The defendants “had a few other reasons to be at the Capitol than fighting the transfer of power. And we know this is normal because humans are complicated,” Edwards said.

When the Oath Keepers heard that the Capitol had been breached, Edwards said they hustled toward the chaos. “They abandoned anything they were doing that day and they activated their agreement to take matters into their own hands,” he said.

“A defendant’s unlawful action is not excused just because they talked about other things for a few months. A defendant is not off the hook just because they were there for more than one reason,” he added.

Edwards also preemptively struck at defense arguments that the Oath Keepers went into the Capitol to help law enforcement, telling the jury officers would testify that “none of these defendants helped them, they only presented a danger.”

Minuta, Moerschel, Hackett and Vallejo “perverted the Constitutional order” and “were willing to use force to push their view of the Constitution, their view of America on the country,” Edwards said, telling the jury that each defendant, at the end of the trail, should be found guilty of several charges, including seditious conspiracy.

Defense lawyers for the four defendants said in their opening statements that their clients were being “overcharged” and that the militia did not have an explicit plan to storm the US Capitol. They painted the defendants as victims of the militia’s persuasive leader.

“There were no instructions, there was no plan,” Angela Halim, an attorney for Hackett, told the jury. “There was no unity of purpose.”

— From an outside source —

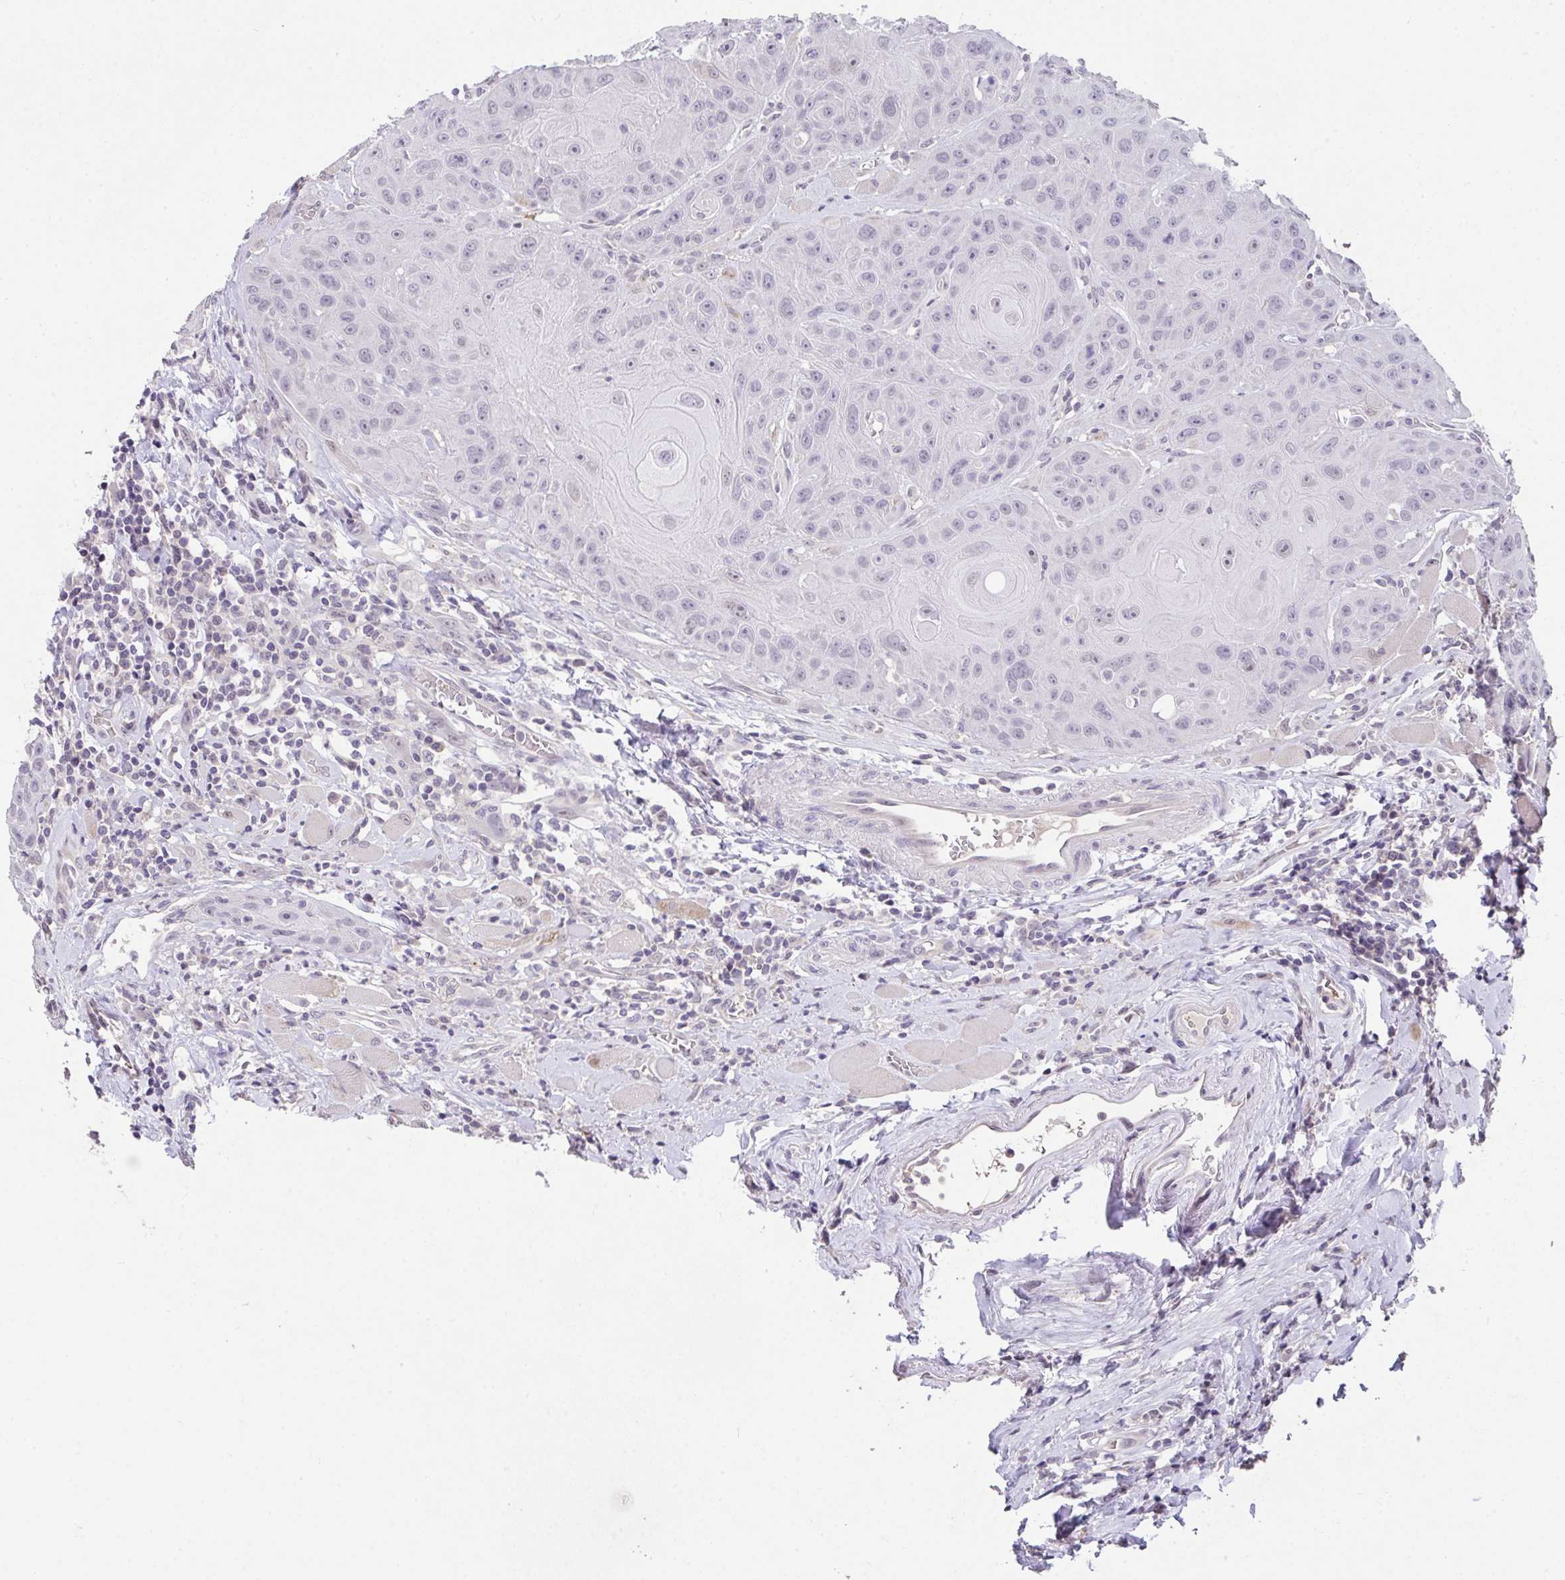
{"staining": {"intensity": "negative", "quantity": "none", "location": "none"}, "tissue": "head and neck cancer", "cell_type": "Tumor cells", "image_type": "cancer", "snomed": [{"axis": "morphology", "description": "Squamous cell carcinoma, NOS"}, {"axis": "topography", "description": "Head-Neck"}], "caption": "Immunohistochemistry photomicrograph of human head and neck cancer (squamous cell carcinoma) stained for a protein (brown), which demonstrates no positivity in tumor cells.", "gene": "GLTPD2", "patient": {"sex": "female", "age": 59}}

Halim said that prosecutors had an “understandable need to hold people accountable,” but had “tunnel vision” in the case of the Oath Keepers and “cherry-picked pieces plucked from here and there that supported their narrative.”

“Do not let them do that. Do not let them tell a story that is incomplete,” Halim said.

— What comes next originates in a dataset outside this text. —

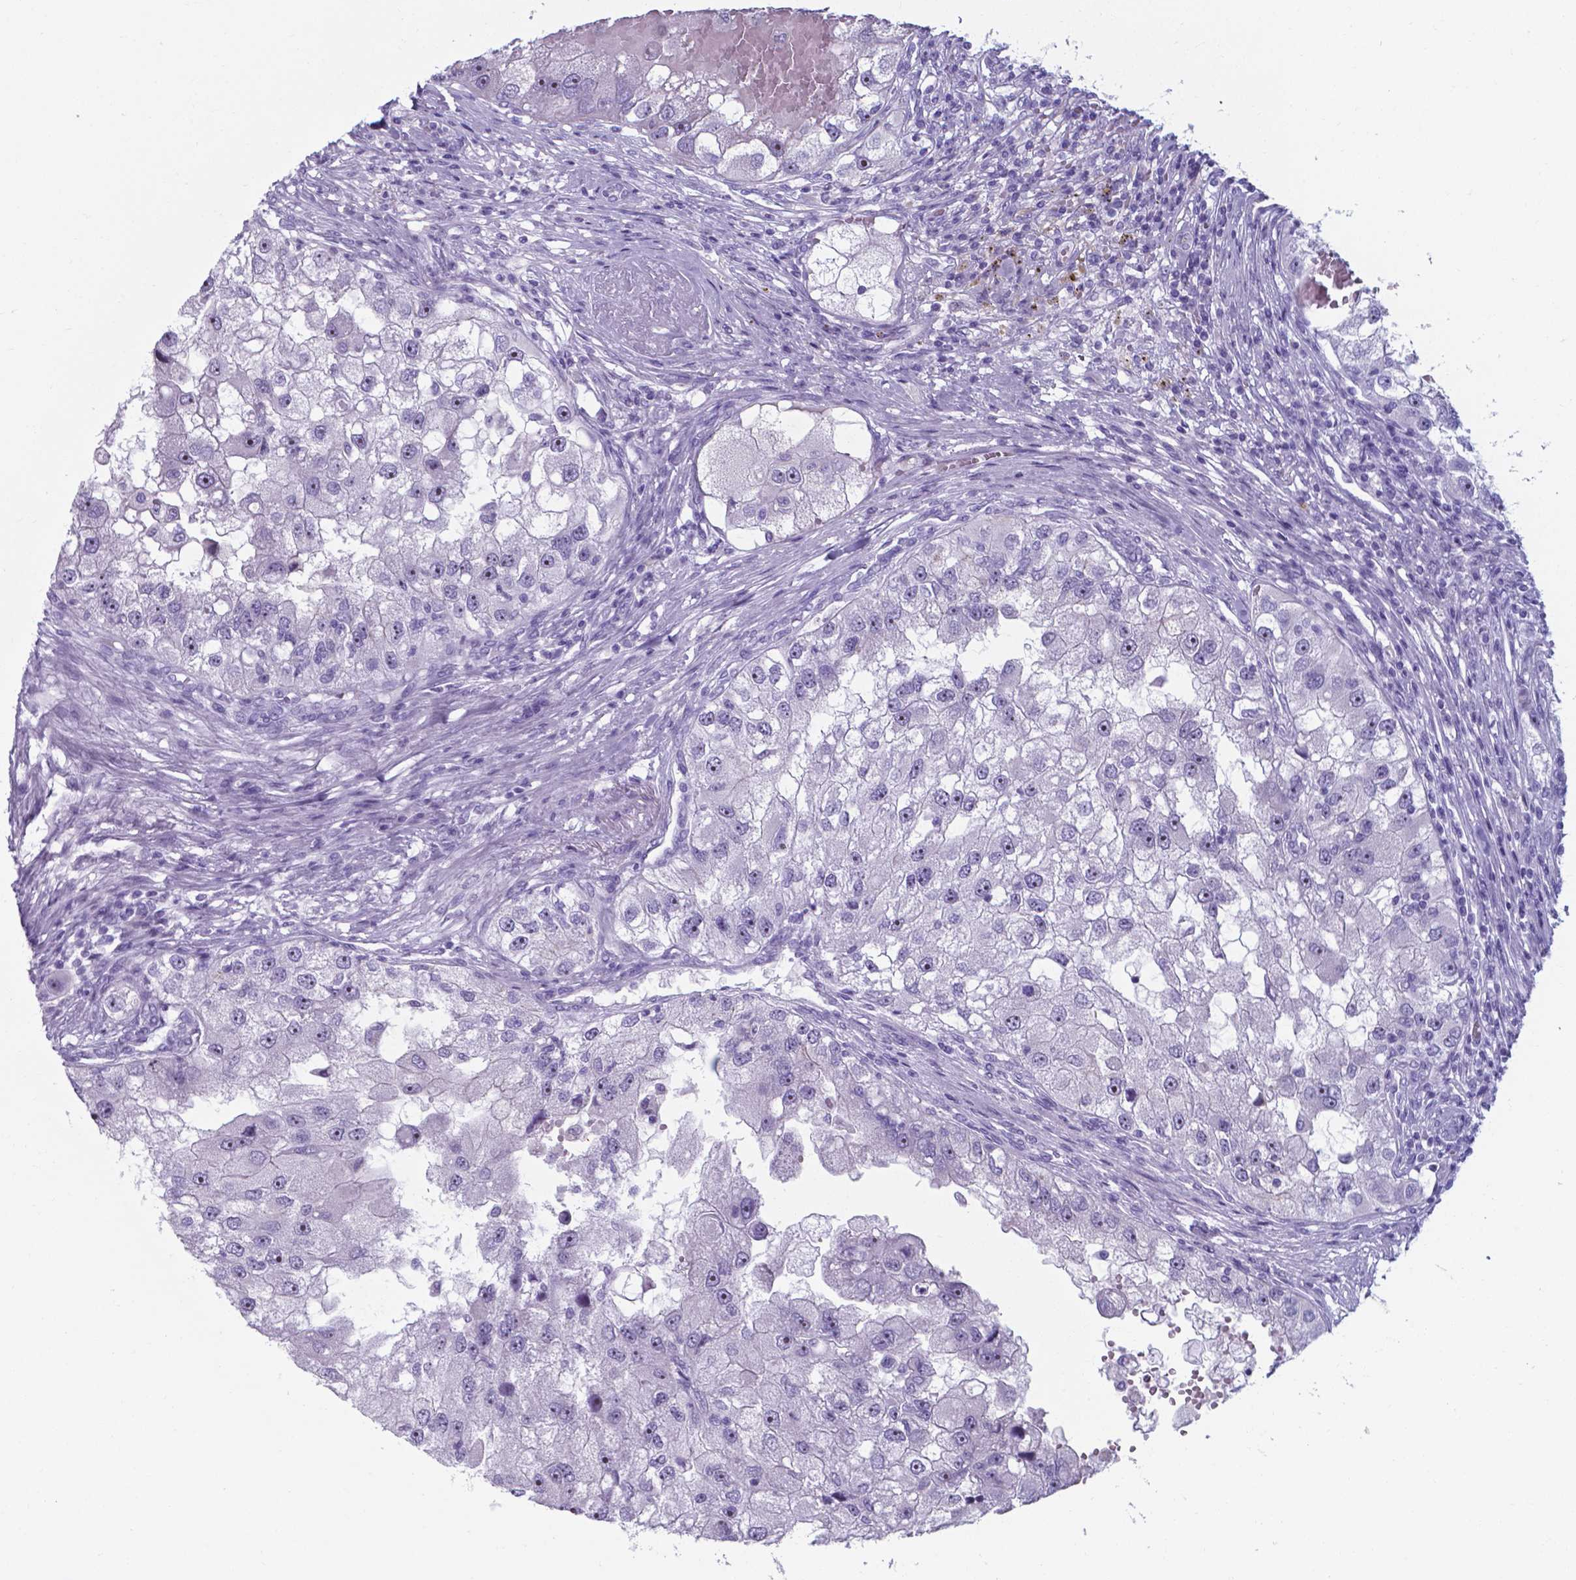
{"staining": {"intensity": "moderate", "quantity": ">75%", "location": "nuclear"}, "tissue": "renal cancer", "cell_type": "Tumor cells", "image_type": "cancer", "snomed": [{"axis": "morphology", "description": "Adenocarcinoma, NOS"}, {"axis": "topography", "description": "Kidney"}], "caption": "Immunohistochemistry of human renal adenocarcinoma displays medium levels of moderate nuclear staining in about >75% of tumor cells.", "gene": "AP5B1", "patient": {"sex": "male", "age": 63}}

Vallejo’s defense attorney, Matthew Peed, also told the 12 jurors and four alternates that prosecutors “may have someone who did something wrong, but they are overcharging them,” and that it is the jury’s job to decide whether investigators “got it right.”

Several of the defense attorneys said their clients had been swept up in the events of 2020, including the beginning of the Covid-19 pandemic and the racial justice protests that dominated the summer.

In Florida, Hackett was “subject to messaging that encouraged him and his community to be afraid. It wasn’t always clear what the precise threat was, but the message was always to be afraid,” Halim said.

Defense attorney Scott Weinberg said that his client, Moerschel, had a “steady diet from outlets like Newsmax and Fox News” that “tell you to be afraid.”

The defendants also were swayed by the passionate political tirades of Rhodes, some defense attorneys told the jury. Weinberg referred to Rhodes as a “right-wing televangelist” and a “faulty leader” who lives off member dues from Oath Keepers but was ultimately “incompetent” and could not have organized a conspiracy to stop the transfer of power.

Ultimately, Weinberg told jurors, they will see that prosecutors “overpromised and underdelivered” in their accusations against the Oath Keepers, which he described as people who were “out of shape, overweight, elderly, and really just wanted to play military.”

“I think Drake said it best,” Weinberg said, referencing the rapper: “These gentlemen had Twitter fingers, not trigger fingers.”

This story has been updated with additional developments Monday.